Thanks @benjjneb for the clarification. I am curious, though, because in one of your previous posts (#322) you mentioned that you may consider implementing a 'merge-first' workflow. Are you still pursuing this approach?
@chassenr We have looked into it, and continue to recommend against pre-merging. Particularly if using PEAR actually. The issue is that many of the read-merging programs do not report realistic quality scores for the merged region, which interferes w/ DADA2 as it uses those quality scores. If you must pre-merge, usearch's read-merging performed the best for this purpose in our tests.

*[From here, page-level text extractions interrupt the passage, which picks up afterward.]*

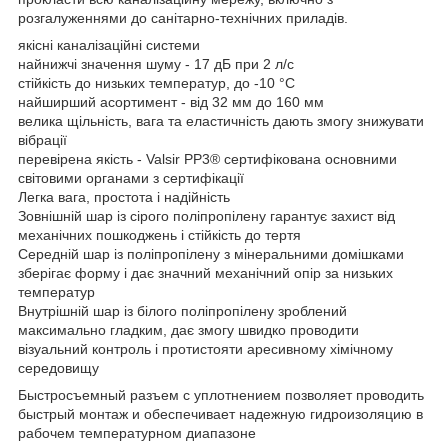
розгалуженнями до санітарно-технічних приладів.
якісні каналізаційні системи
найнижчі значення шуму - 17 дБ при 2 л/с
стійкість до низьких температур, до -10 °С
найширший асортимент - від 32 мм до 160 мм
велика щільність, вага та еластичність дають змогу знижувати
вібрації
перевірена якість - Valsir PP3® сертифікована основними
світовими органами з сертифікації
Легка вага, простота і надійність
Зовнішній шар із сірого поліпропілену гарантує захист від
механічних пошкоджень і стійкість до тертя
Середній шар із поліпропілену з мінеральними домішками
зберігає форму і дає значний механічний опір за низьких
температур
Внутрішній шар із білого поліпропілену зроблений
максимально гладким, дає змогу швидко проводити
візуальний контроль і протистояти аресивному хімічному
середовищу
Быстросъемный разъем с уплотнением позволяет проводить
быстрый монтаж и обеспечивает надежную гидроизоляцию в
рабочем температурном диапазоне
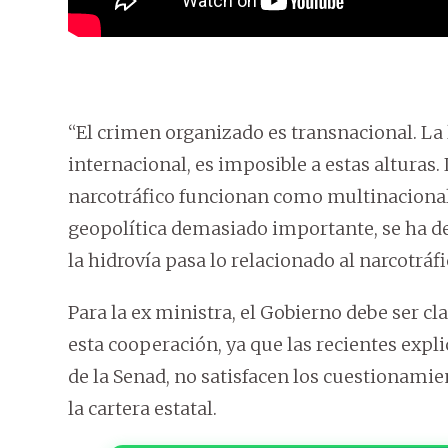
“El crimen organizado es transnacional. La
internacional, es imposible a estas alturas.
narcotráfico funcionan como multinaciona
geopolítica demasiado importante, se ha 
la hidrovía pasa lo relacionado al narcotráfi
Para la ex ministra, el Gobierno debe ser cl
esta cooperación, ya que las recientes expli
de la Senad, no satisfacen los cuestionamien
la cartera estatal.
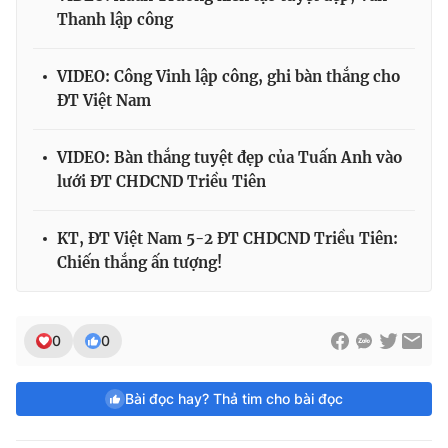
Thanh lập công
VIDEO: Công Vinh lập công, ghi bàn thắng cho
ĐT Việt Nam
VIDEO: Bàn thắng tuyệt đẹp của Tuấn Anh vào
lưới ĐT CHDCND Triều Tiên
KT, ĐT Việt Nam 5-2 ĐT CHDCND Triều Tiên:
Chiến thắng ấn tượng!
0
0
Bài đọc hay? Thả tim cho bài đọc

We continue to have interest in developing this in the future, as it simplifies and speeds up the workflow a bit (especially for ITS). However, our development philosophy prioritizes accuracy above all else, and until we can show that a pre-merging method provides equivalent (or better) accuracy as post-merging, we will continue to recommend post-merging.
I believe vsearch implements merging reads using PEAR's algorithm, so it's not quite a drop-in replacement for usearch in this respect.
We have now posted our "official" ITS workflow.
Not that it's the only right way to do things, but it's at least one right way.
I would like to suggest an approach that I have found to dramatically improve the application of dada2 to fungal ITS amplicons. Some adapter removal programs use an alignment of the paired reads to trim the "read through" into the opposite direction adapter/primer. This approach allows trimming most shorter sequence reads to the actual length of the sequence of interest and generally removes low quality tails without needing a fixed length truncation or ending up with lots of length variation introduced by a sliding window quality trimmer. The program SeqPurge seems to work well for this, though there are others. I have also been following this trimming with a fixed-length crop of the forward and reverse reads (after looking to see where the quality drops off) but without throwing out shorter reads using the CROP function in trimmomatic (though you have to apply it to the fwd and rev reads separately if you want different crop lengths). A new fork of cutadapt called atropos looks like it will be able to do both of these trimming steps and can crop the fwd and rev reads to different lengths after adapter trimming, and generally seems like a promising tool for pre-processing paired-end ITS reads. However, I imagine cropping without throwing out shorter reads could also probably be implemented in the filterAndTrim function in dada2 fairly easily.
Before adding these two steps I was recovering much lower numbers of fungal ITS sequence variants than I expected with DADA2. Now the numbers are more in line with my expectation and are more similar to what I see with other denoising approaches (i.e., unoise3). So far I think this approach is working well for me, but I would be interested to hear what others think.